-------- Provided records
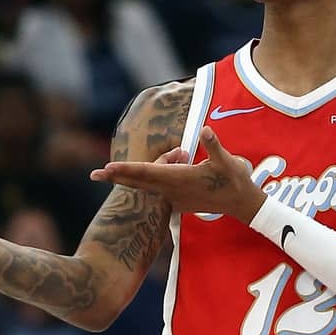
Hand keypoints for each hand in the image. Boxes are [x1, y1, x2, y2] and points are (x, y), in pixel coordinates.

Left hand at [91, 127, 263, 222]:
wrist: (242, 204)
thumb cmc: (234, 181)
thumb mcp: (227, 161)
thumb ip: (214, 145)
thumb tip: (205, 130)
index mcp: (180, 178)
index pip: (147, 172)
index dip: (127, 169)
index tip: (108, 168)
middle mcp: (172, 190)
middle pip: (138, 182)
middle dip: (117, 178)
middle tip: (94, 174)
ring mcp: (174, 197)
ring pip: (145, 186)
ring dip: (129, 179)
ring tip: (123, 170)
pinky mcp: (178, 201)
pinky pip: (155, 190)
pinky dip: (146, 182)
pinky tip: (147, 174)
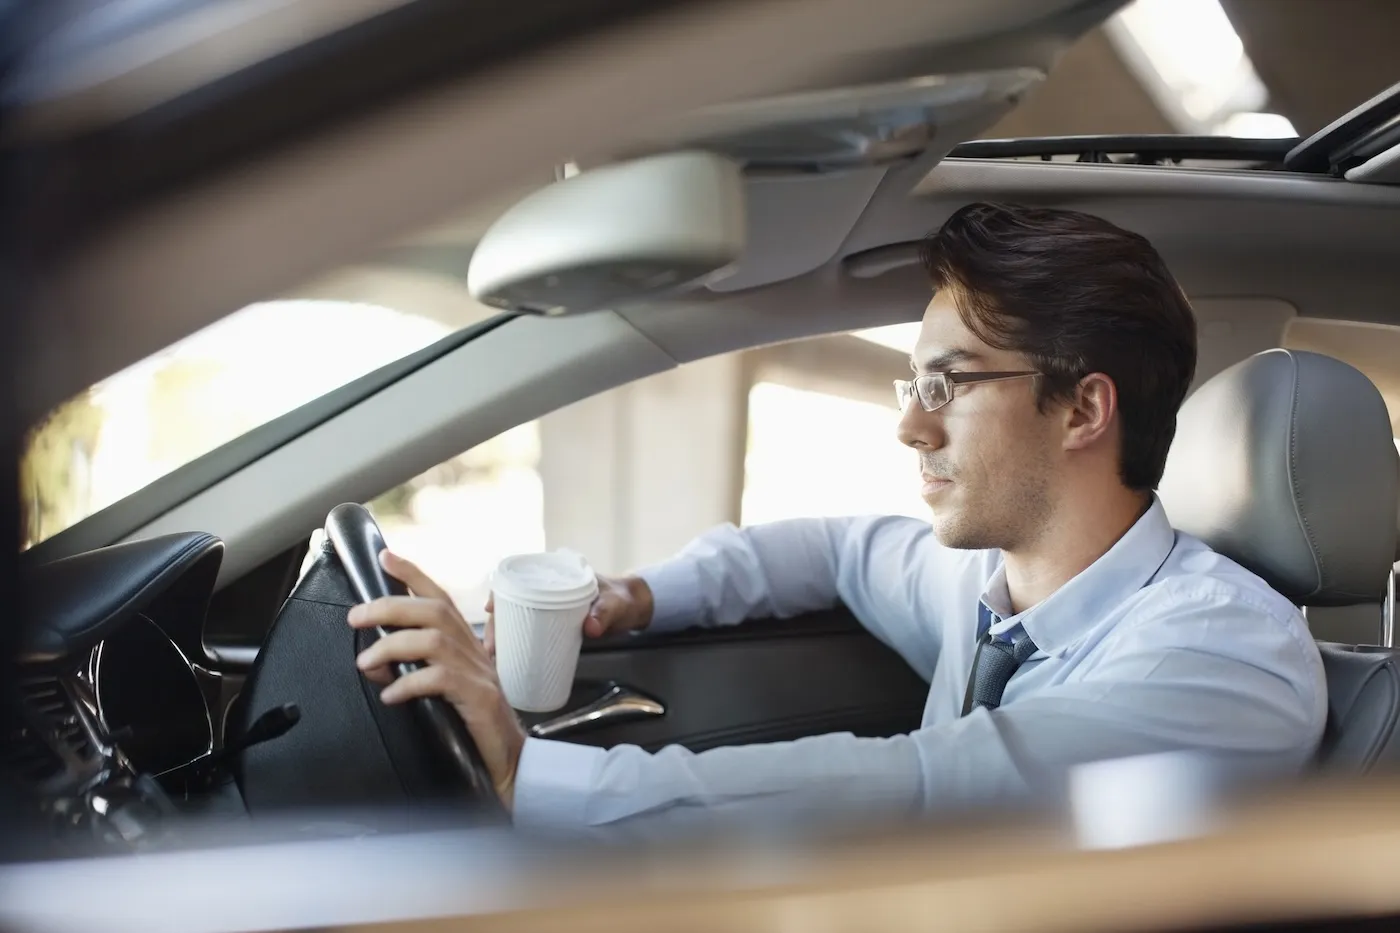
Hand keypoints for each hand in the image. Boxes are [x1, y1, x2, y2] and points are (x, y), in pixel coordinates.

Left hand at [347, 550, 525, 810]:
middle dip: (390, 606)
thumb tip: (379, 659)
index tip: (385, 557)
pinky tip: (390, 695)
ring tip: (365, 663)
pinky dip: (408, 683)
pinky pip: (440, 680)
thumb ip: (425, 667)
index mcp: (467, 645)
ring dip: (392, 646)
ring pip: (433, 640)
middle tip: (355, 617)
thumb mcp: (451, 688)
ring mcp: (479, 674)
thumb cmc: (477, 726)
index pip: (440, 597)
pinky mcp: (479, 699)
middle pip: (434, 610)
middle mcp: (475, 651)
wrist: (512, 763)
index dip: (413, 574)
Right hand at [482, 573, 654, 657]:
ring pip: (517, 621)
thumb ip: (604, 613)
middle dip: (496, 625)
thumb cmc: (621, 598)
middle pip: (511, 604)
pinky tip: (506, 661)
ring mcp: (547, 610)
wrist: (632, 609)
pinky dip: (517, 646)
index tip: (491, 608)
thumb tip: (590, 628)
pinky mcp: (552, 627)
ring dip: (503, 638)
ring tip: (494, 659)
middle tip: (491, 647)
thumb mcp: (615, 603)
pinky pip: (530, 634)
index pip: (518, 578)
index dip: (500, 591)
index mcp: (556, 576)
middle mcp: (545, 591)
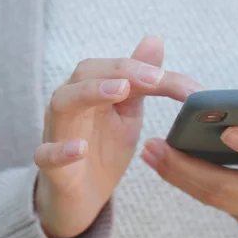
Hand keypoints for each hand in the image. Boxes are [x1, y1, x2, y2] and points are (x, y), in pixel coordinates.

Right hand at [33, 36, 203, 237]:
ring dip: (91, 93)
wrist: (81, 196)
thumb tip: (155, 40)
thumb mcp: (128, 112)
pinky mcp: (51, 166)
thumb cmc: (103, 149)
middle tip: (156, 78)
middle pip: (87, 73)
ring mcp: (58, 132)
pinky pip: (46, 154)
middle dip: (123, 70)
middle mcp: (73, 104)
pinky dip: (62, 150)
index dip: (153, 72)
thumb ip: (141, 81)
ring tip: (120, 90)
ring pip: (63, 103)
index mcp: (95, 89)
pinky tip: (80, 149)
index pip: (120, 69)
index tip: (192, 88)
----------------
-------- Provided records
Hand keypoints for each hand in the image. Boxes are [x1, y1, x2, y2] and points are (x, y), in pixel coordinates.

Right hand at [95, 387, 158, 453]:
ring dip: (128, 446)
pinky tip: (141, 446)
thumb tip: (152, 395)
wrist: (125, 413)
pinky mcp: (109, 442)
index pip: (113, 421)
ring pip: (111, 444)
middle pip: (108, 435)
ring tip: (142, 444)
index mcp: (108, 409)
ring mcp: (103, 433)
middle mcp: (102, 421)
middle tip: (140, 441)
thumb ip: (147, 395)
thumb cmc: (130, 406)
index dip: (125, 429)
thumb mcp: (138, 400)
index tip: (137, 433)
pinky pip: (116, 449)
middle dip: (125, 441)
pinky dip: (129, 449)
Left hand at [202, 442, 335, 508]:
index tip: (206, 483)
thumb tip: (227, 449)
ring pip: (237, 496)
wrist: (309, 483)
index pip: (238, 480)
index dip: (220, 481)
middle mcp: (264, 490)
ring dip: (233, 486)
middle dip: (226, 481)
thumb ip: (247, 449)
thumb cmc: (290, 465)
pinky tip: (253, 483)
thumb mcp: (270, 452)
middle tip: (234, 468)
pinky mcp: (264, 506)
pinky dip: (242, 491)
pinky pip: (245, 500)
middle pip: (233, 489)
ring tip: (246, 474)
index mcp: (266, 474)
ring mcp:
----------------
Keep only those lines of the records that hold "Left", and return them.

> _Answer_:
Left hand at [91, 127, 263, 222]:
Left hand at [347, 550, 525, 810]:
Left hand at [202, 442, 335, 508]:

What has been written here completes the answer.